Extend the news story below about the fight over California's horse racing bill, AB 2414, by writing what comes after its last line.

#### Excerpt:
------------------------------------------------------------------------

Different factions within California’s horse racing industry are battling over late changes to a bill intended to revitalize the sport.

AB 2414, authored by Speaker John Perez, D-Los Angeles, has been moving through the legislative process since February, with unanimous support within the industry. But when the bill was amended last Friday to authorize a complex type of betting called exchange wagering, the industry divided into a bitter camps with opposing lobbying and advertising campaigns. 

On one side is a coalition that includes the Thoroughbred Owners Association, the prominent Hollywood Park race track, and a British company called Betfair which is a leading provider of the technology that allows exchange wagering. They’re supportive of the changes, and say these late amendments were vetted in several open meetings held by the California Horse Racing Board.

Arrayed against them is a coalition led by Magna Entertainment, owner of the popular Santa Anita and Golden Gate Fields horse tracks. They’re joined by Churchill Downs, the famed home of the Kentucky Derby, and the Jockey’s guild. Through California Strategies, Magna has launched a campaign to stop the bill, which they say was radically changed at the last minute, without warning. 

“We are trying to do something that’s helpful for the racetrack industry,” said Terry McGann, founder and principal at California Strategies. “But it’s impossible to support such a radical idea late in the session when it hasn’t been vetted.” 

Everyone involved agrees on a few things. Horse racing has been suffering from an aging fan base, as well as competition with Indian casinos other forms of gambling. As originally written, AB 2414 did two things that most people agreed on. It changed the formulas used to paying out bets in a way designed to increase the purse size, giving a larger portion to owners, trainers and jockeys. 

It also provides incentives to help bring the prestigious Breeders’ Cup Championships to California more often. This two-day event changes venues each year. The 2009 races were held in California — ironically, at Magna’s Santa Anita Track. Some in the industry hope to make California the Cup’s permanent home. 

The executive director of the Board, Kirk Breed, said that the exchange-betting concepts within the bill had been presented during at least three board meetings over the last several months, including the most recent meeting on August 19. 

“All of these items have been bought up,” Breed said. “All of the stakeholders were involved.”

------------------------------------------------------------------------

#### Dataset entries:

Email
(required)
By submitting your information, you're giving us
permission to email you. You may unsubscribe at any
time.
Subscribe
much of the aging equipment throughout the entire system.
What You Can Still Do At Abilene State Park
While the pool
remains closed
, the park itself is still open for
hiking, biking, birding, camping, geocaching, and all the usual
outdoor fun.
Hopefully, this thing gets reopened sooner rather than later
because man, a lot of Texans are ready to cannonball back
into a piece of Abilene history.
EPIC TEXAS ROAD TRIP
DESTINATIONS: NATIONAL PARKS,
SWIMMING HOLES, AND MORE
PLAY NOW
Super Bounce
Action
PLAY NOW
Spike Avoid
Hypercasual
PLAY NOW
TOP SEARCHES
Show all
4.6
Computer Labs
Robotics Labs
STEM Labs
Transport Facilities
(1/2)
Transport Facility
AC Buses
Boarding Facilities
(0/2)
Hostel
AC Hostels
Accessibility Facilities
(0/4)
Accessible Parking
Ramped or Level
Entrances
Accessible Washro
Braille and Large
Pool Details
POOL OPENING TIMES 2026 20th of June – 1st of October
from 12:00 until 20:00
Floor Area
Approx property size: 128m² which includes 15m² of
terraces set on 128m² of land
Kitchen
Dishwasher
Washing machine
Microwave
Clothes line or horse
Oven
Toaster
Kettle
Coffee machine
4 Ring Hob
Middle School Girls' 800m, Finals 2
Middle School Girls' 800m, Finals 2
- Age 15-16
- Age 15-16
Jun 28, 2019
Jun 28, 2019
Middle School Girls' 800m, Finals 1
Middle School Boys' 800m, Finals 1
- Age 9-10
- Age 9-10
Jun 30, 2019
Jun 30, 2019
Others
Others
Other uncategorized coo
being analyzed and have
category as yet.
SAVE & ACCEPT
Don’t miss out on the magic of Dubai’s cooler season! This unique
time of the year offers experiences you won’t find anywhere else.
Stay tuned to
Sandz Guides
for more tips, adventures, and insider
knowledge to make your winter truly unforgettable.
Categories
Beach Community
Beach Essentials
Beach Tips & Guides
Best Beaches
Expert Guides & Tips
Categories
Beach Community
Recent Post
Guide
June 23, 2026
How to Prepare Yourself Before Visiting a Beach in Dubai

------------------------------------------------------------------------

#### Output for this exercise:
That includes Magna Entertainment, he said, now the key opponent of the bill. It has taken out newspaper ads calling the bill, “A loser you can bet on.” It calls the bill “a last-minute backroom deal,” and is accompanied by a photo showing the backsides of several horses and jockeys during a race. Attempts to reach Magna representatives on Tuesday were unsuccessful. 

“They were involved in all those discussions all throughout the process,” said Stephen Burn, the chief American-based executive of Betfair, a British company that is a key supporter of the bill. 

Not so, said Robert Hartman, general manager of Golden Gate Fields, who countered that there was never the idea raised of putting exchange wagering into the bill.

“I was at the meeting August 19 meeting,” Hartman said. “There was never a conversation regarding exchange wagering. In the past there was some discussion on the topic. But there has never been any lengthy exchange regarding to specifics of exchange wagering.” 

He pointed to a review of the Aug. 19 meeting put out two days later, which doesn’t mention discussions of exchange wagering. Hartman said his company is wary of the exchange wagering, because in the two countries where it has been tried, the Great Britain and Australia, jobs have been lost in the track industry. 

“This was a clean bill until a week ago,” Hartman said. “I’m not exactly sure what happened, but we feel blindsided.”

Betfair bought TVG, an American company which provides gaming technology, in January 2009. It brought Burn over from the British operation in February to run TVG. 

Even prior to the amendments, the bill would have opened up some forms of more “exotic” betting. This would include multi-race bets that can lower odds but increase overall payouts. 

But exchange wagering takes this to another level. Rather than betting against the house at preset odds, players can offer up many different types of bets—betting against certain horses, or that that a horse will finish third from last. The house, via software, finds other bettors to take the other sides of these wagers. People can stake out positions and even sell them to others bettors prior to a race.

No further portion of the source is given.